> **Exercise prompt**:
Reproduce the Green Mill Gardens history below word for word, from "According to legend, Chamales" up to and including "not to panic.".

Chapter 5 of
The Coolest Spot in Chicago:
A History of Green Mill Gardens and the Beginnings of Uptown
The man who created Green Mill Gardens—the forerunner of the Green Mill jazz club—was Greek immigrant Tom Chamales. More than anyone else, he was the guiding force of this place in its early heyday.
Even before Chamales took over Pop Morse’s roadhouse in 1910, he was already well known in Chicago, as the operator of a downtown bar called the Savoy. He’d made headlines as the saloonkeeper who fought in court against an effort to shut down liquor sales on Sundays.
“I have two birthdays,” Chamales told a reporter for Indiana’s Muncie Star newspaper reporter in 1962, when he was 83. “I was born April 3, 1878, under the former system used in Greece in reckoning years. When the calendar was changed, my birthday anniversary was advanced 13 days and now I celebrate on April 16.”1
That may have been one year off, actually. According to his passport application, Chamales was born in April 1877 in Kosma, Greece. He’d sailed from Greece to America with his family in 1889, when he was 11 or 12 years old.2
Soon after he arrived in Chicago, the young Chamales began working as a pushcart peddler selling bananas. He prospered in this line of work, according to the Muncie Star article. “He related that when his day’s work was done he added to his income by selling popcorn in Hyde Park at night,” the newspaper reported. “His trade was good.”3
Help from Eddie Foy?
According to legend, Chamales got some help from the actor Eddie Foy, who’s most famous in Chicago history as the star of Mr. Blue Beard at the Iroquois Theatre. When that theater caught fire during a performance on December 30, 1903, Foy stepped out onto the stage and urged audience members not to panic.
Foy survived, but 600 people died in the catastrophe. Foy later started a popular family vaudeville act featuring his children, Eddie Foy and the Seven Little Foys.
Claudia Cassidy, a longtime theater critic for the Chicago Daily Tribune, wrote in 1948 about the legend of how Foy helped Chamales.

> **Collected data**:
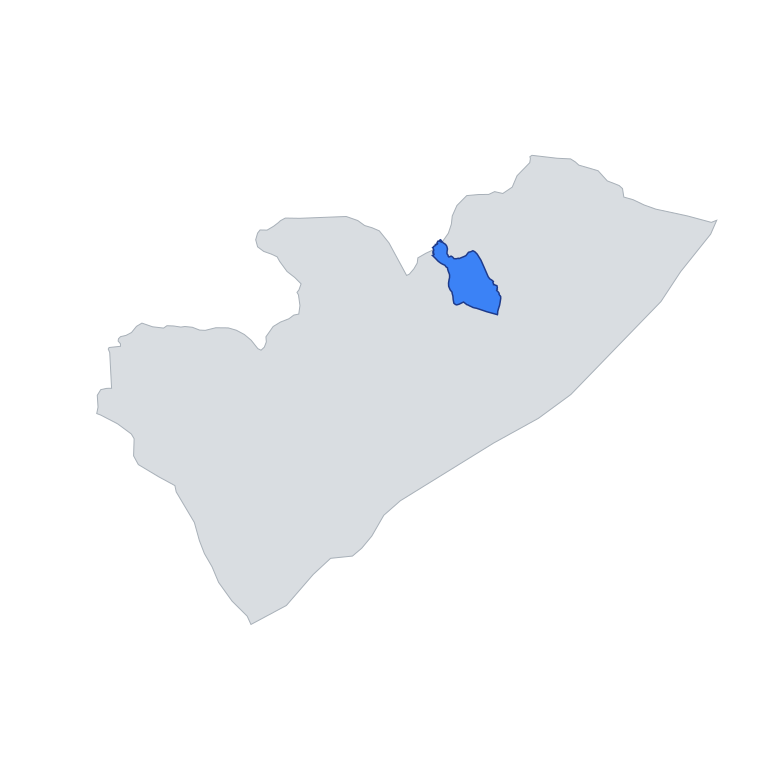 Gbao, Grand Gedeh, Liberia (highlighted), rotated 286°
{"feature_id": "62588387B49218131763508", "entity_name": "Gbao", "entity_type": "district", "adm_level": 2, "iso_a3": "LBR", "parent_name": "Liberia", "parent_adm1": "Grand Gedeh", "projection": "albers", "projection_center": [-8.462, 6.068], "detail": "fine", "context": "in_parent", "style": "filled", "palette": "blue", "viewbox_px": 768, "rotation_deg": 286, "n_neighbors": 0, "source": "geoboundaries", "source_scale": "gbopen_adm2", "svg_char_len": 4121}
<svg xmlns="http://www.w3.org/2000/svg" viewBox="0 0 768 768"><g transform="rotate(286 384 384)"><path d="M116.2,322.4L123.1,316.5L133.4,297.8L147.7,279.7L160.9,269.1L171.5,258.1L182.6,249.7L198.6,239.9L223.0,214.0L228.7,211.0L232.7,193.0L238.8,170.1L245.9,163.1L262.5,158.9L266.3,154.9L272.3,138.8L276.1,120.0L276.4,116.0L282.9,115.5L294.1,111.5L300.5,113.3L303.4,118.7L304.8,123.3L338.6,111.7L341.6,109.3L343.3,109.7L347.6,120.3L350.0,119.6L352.0,116.6L354.3,116.3L356.9,117.7L359.6,122.6L363.9,127.1L371.2,130.2L375.8,134.5L375.2,145.8L377.0,156.7L380.2,159.3L381.8,165.8L382.7,173.0L384.4,176.8L385.7,184.1L385.0,191.9L386.3,197.4L391.7,206.8L395.0,218.8L395.0,227.2L393.1,236.1L389.5,244.2L383.2,253.0L382.6,256.5L386.4,258.8L392.0,259.3L396.8,257.5L408.7,261.6L415.0,267.4L420.5,274.6L425.4,278.3L427.7,282.8L436.2,281.6L446.1,277.2L448.1,275.1L451.0,276.3L457.4,276.7L461.8,268.8L465.4,259.8L473.1,249.9L476.8,246.2L477.8,239.9L478.3,231.8L481.0,224.7L487.3,220.9L494.2,220.9L497.9,222.4L499.7,229.2L505.2,234.4L509.9,237.9L512.4,239.4L516.3,243.4L520.0,257.2L534.6,301.5L533.9,313.7L531.0,321.7L530.9,329.5L529.9,337.3L521.0,349.9L494.6,375.8L496.6,378.1L503.0,381.0L509.4,382.6L514.6,381.8L521.2,388.2L528.3,396.4L535.9,400.6L546.7,404.3L556.2,404.7L564.3,403.3L575.7,404.9L587.9,411.6L592.2,422.7L595.1,432.4L599.4,437.3L599.9,445.7L608.6,453.0L620.9,454.5L636.9,463.1L640.9,462.6L642.7,461.6L644.6,463.2L648.7,488.1L651.8,501.3L650.2,506.7L648.1,510.9L648.0,531.0L640.8,542.6L639.6,555.3L637.6,559.4L629.8,563.0L629.8,572.8L627.8,584.6L627.0,597.0L629.2,629.7L629.6,654.1L633.1,658.7L618.1,656.7L573.8,638.2L539.6,627.5L425.4,566.5L393.7,542.0L357.3,505.5L276.3,431.9L257.8,420.0L234.5,414.2L220.1,407.9L209.9,401.1L201.7,380.7L181.5,368.5L144.2,351.2L116.2,322.4Z" fill="#d9dde1" stroke="#a8b0b8" stroke-width="1"/><path d="M507.6,416.6L506.5,417.1L504.3,417.7L502.0,417.8L501.4,417.9L498.8,418.2L496.1,419.1L495.8,419.2L494.0,420.6L492.7,421.7L491.0,424.1L490.6,424.3L489.7,424.6L489.4,424.8L487.5,426.0L486.7,426.3L484.3,427.2L480.9,428.9L480.1,430.8L480.1,431.1L480.1,432.1L481.4,434.2L484.4,437.5L484.7,437.9L483.1,441.8L483.1,443.1L482.7,444.6L482.4,447.0L482.1,448.0L482.1,448.7L482.1,449.9L482.3,452.0L482.2,454.0L482.2,454.6L481.9,461.0L481.8,462.6L481.9,471.2L481.9,473.9L482.5,473.9L485.2,473.3L485.7,473.3L485.9,473.3L488.2,473.3L488.5,473.3L491.4,473.4L494.5,473.1L495.3,473.0L498.5,472.6L500.3,472.0L500.8,471.3L500.9,471.1L501.0,471.1L501.2,470.7L501.9,469.9L502.6,469.8L503.3,469.3L504.1,468.2L504.3,467.8L504.6,467.4L504.9,466.5L505.0,466.5L505.5,466.5L506.4,466.8L506.7,466.4L506.9,466.3L507.2,466.4L507.9,466.4L508.6,466.0L509.2,465.7L509.6,465.5L509.7,464.8L509.6,464.3L509.6,463.9L509.8,463.5L509.9,463.0L509.9,462.9L509.8,462.6L509.7,461.9L510.2,461.8L510.4,461.8L510.7,461.5L511.0,461.2L511.6,460.7L512.0,460.8L512.7,460.9L513.5,459.2L513.9,457.9L514.2,456.7L515.3,455.3L515.8,454.6L523.0,448.7L529.7,443.1L534.6,437.7L536.2,434.8L536.6,432.7L535.1,431.0L533.9,428.9L530.0,427.4L528.6,425.8L525.2,421.5L525.4,420.8L524.3,418.9L523.8,416.7L525.0,414.9L525.4,413.2L524.7,412.4L524.0,411.4L524.3,410.7L525.5,410.0L526.6,408.6L528.7,408.1L531.2,407.8L531.5,407.7L533.7,406.4L534.5,405.5L535.2,404.6L536.0,402.0L537.1,400.3L536.6,400.3L536.2,400.1L536.2,399.7L536.4,399.4L537.1,399.1L538.1,398.9L538.2,398.4L537.8,398.1L537.2,397.8L536.8,397.9L536.4,397.8L536.4,397.6L536.3,396.6L535.9,396.4L534.7,396.1L534.0,396.1L533.9,396.5L533.8,396.8L533.5,396.8L533.0,396.6L532.7,396.0L532.5,395.4L532.3,395.0L532.2,395.1L531.6,395.4L531.3,395.2L530.3,394.2L529.8,393.8L529.2,393.8L528.8,393.8L528.8,393.5L528.6,393.2L528.2,393.7L527.5,394.2L527.0,394.7L526.2,394.6L525.8,394.9L525.7,395.1L525.3,394.9L524.9,394.6L524.5,394.6L524.3,394.6L524.2,394.8L524.2,395.1L524.1,395.3L523.5,395.1L522.9,395.2L522.7,395.5L522.8,396.0L522.7,396.3L522.3,396.4L521.8,396.2L521.0,395.4L520.9,395.2L519.0,398.7L516.9,402.3L515.8,405.2L515.4,406.9L514.9,409.9L514.2,410.7L513.8,411.3L513.6,411.5L513.3,412.9L511.6,413.7L509.4,415.2L509.3,415.3L507.6,416.6Z" fill="#3b82f6" stroke="#1e3a8a" stroke-width="1.5"/></g></svg>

> **Result for this exercise**:
According to legend, Chamales got some help from the actor Eddie Foy, who’s most famous in Chicago history as the star of Mr. Blue Beard at the Iroquois Theatre. When that theater caught fire during a performance on December 30, 1903, Foy stepped out onto the stage and urged audience members not to panic.